Exploration and production technology innovations are benefiting wildlife in the US West, a June 14 report issued by the Denver-based Western Energy Alliance and the Petroleum Association of Wyoming (PAW) suggested.
Increased use of horizontal and directional drilling, paired with hydraulic fracturing, has lowered surface disturbance by 70%, significantly reducing potential impacts on sage grouse, mule deer, elk, pronghorn, and other big game habitat, it said.
The report, “Gaining Ground: Industry Innovation Reduces Impacts on Sage Grouse and Big Game,” noted that a single horizontal well now takes the place of 8 to 16 vertical wells, and as many as 32 directionally drilled wells can be clustered on one pad.
Horizontal development can be accomplished with as few as one or two well pads per square mile, far below the density that affects big game migration and sage-grouse mating areas, it added.

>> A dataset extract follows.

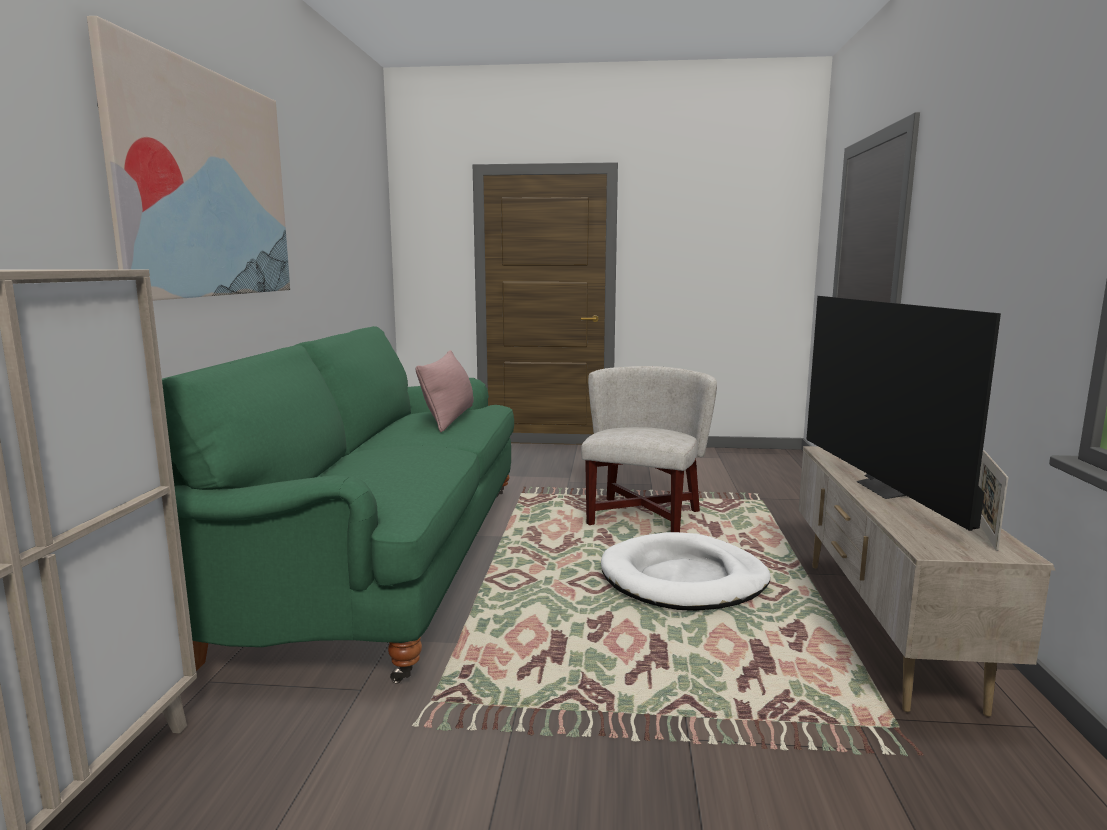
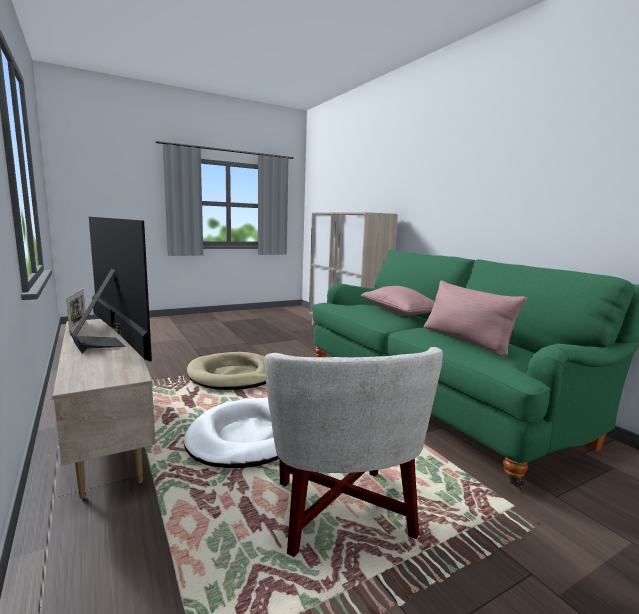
camera: 145 degrees right, 0 degrees up
(206, 184) = (497, 169): picture -> none
(379, 456) = (399, 313): none -> pink pillow
(642, 708) = (234, 375): none -> beige dog bed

“As responsible stewards of the land, oil and gas companies actively work to protect wildlife,” said Kathleen Sgamma, WEA vice-president of government affairs. “Companies now are able to do more with less to minimize impacts on species and the landscapes they depend upon. Wildlife is truly gaining ground.”
Esther Wagner, PAW vice-president for public lands, said, “Industry plays an instrumental role in helping to fund and develop the science that is guiding the policy in Wyoming to manage big game migration corridors and to safeguard valuable wildlife resources for future generations. Responsible oil and gas development and robust wildlife populations can and do coexist.”
The groups released their report the same day western US governors, as their 2016 meeting concluded in Jackson Hole, issued a policy statement calling for more cooperation and coordination between federal and state governments in enforcing the Endangered Species Act (OGJ Online, June 15, 2016).